» Exercise description
Reproduce, line for line, the text read from every row below. Omit the pictures.

..............................

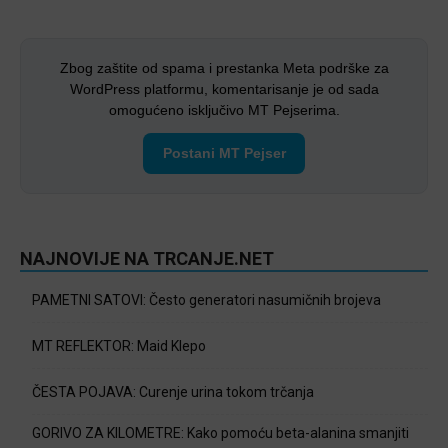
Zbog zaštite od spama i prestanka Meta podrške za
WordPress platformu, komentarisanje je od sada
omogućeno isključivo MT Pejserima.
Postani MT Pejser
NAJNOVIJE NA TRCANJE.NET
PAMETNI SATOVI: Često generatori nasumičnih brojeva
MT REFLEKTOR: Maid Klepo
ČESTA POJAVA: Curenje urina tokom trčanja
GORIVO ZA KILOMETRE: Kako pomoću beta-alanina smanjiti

..............................

» Problem solution
Zbog zaštite od spama i prestanka Meta podrške za
WordPress platformu, komentarisanje je od sada
omogućeno isključivo MT Pejserima.
Postani MT Pejser
NAJNOVIJE NA TRCANJE.NET
PAMETNI SATOVI: Često generatori nasumičnih brojeva
MT REFLEKTOR: Maid Klepo
ČESTA POJAVA: Curenje urina tokom trčanja
GORIVO ZA KILOMETRE: Kako pomoću beta-alanina smanjiti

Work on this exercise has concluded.